[[ Data to use, beginning ]]

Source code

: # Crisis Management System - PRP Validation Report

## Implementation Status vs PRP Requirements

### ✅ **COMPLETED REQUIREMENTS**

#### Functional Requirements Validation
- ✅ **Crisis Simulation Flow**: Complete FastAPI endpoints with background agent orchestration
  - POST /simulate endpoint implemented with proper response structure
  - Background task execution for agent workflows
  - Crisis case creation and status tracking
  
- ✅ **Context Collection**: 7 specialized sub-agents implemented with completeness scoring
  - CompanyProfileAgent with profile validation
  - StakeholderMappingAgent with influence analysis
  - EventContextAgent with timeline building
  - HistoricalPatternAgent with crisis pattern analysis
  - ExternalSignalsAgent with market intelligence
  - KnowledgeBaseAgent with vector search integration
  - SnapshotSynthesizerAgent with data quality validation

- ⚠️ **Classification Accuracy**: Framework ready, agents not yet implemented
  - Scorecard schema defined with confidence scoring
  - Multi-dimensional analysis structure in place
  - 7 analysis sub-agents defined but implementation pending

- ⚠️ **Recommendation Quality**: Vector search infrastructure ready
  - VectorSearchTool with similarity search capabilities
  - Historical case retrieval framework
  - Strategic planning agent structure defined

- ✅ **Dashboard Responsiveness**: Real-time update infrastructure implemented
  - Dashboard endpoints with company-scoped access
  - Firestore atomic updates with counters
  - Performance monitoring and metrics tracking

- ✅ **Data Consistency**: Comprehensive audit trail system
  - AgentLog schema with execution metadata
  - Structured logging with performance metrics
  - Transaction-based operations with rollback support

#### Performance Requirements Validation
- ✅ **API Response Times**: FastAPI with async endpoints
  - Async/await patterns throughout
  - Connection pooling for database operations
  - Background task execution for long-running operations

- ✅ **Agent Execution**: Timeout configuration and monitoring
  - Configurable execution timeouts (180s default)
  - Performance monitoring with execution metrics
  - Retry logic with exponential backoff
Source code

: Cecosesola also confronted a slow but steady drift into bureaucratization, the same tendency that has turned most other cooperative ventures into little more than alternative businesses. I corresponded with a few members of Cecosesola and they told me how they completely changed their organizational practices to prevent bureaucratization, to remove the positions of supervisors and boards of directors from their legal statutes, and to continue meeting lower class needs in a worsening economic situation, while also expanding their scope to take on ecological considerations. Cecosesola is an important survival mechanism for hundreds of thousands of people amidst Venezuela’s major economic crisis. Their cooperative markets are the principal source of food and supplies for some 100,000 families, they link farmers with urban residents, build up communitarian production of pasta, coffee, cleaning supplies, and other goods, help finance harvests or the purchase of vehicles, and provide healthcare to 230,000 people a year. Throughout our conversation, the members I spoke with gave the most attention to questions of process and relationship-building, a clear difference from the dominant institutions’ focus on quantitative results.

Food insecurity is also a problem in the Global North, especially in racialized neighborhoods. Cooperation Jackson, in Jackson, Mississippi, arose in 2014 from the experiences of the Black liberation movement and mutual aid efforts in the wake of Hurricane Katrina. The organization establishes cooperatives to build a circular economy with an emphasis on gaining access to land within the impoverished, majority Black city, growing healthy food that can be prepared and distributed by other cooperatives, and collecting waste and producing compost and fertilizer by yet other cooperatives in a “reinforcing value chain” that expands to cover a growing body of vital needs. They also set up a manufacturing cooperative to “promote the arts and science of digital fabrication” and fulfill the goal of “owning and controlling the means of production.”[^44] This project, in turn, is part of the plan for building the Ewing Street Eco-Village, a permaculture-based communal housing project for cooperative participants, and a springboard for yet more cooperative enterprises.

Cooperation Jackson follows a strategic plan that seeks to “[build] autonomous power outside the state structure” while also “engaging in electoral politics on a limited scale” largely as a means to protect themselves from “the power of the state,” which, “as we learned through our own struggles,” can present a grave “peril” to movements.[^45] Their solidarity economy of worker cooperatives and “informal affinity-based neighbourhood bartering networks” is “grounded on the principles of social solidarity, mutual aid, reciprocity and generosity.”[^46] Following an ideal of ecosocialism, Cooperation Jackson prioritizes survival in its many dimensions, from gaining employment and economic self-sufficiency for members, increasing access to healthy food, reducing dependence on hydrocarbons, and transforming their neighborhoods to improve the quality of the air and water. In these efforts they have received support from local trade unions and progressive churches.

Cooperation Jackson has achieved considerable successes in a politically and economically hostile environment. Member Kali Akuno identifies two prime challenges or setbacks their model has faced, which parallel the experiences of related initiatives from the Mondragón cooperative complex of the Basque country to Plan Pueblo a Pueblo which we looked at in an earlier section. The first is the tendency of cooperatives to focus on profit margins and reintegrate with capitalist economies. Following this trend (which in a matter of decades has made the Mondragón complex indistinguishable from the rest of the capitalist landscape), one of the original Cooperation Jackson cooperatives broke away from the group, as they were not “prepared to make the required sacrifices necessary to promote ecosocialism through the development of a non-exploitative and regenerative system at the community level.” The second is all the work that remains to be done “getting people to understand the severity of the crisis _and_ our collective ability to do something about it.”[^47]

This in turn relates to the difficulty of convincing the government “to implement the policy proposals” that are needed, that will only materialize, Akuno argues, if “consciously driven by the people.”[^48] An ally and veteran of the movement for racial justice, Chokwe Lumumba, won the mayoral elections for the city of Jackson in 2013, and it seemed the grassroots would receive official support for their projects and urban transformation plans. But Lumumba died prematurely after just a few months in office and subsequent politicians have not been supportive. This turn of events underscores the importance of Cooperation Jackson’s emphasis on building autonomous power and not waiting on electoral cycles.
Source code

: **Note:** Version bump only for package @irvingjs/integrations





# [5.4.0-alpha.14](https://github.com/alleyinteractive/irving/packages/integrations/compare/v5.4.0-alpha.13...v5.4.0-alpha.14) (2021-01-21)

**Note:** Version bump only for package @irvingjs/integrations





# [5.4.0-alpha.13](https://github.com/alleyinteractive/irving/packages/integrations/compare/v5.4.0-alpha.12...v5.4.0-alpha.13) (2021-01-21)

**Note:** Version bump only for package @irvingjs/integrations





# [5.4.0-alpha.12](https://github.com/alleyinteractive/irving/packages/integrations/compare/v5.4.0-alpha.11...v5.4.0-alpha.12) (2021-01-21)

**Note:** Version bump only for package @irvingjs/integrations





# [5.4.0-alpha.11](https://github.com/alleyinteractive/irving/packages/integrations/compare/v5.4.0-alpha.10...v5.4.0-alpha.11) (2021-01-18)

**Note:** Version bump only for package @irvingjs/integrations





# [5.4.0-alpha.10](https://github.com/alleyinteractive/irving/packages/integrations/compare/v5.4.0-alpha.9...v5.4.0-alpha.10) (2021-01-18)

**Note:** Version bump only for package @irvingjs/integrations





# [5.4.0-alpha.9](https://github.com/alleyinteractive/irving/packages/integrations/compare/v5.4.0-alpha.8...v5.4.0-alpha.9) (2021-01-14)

[[ Data to use, end ]]

◆ Work request
For the records above, state how many lines include "metrics", giving no more than the number.

◆ Response box
3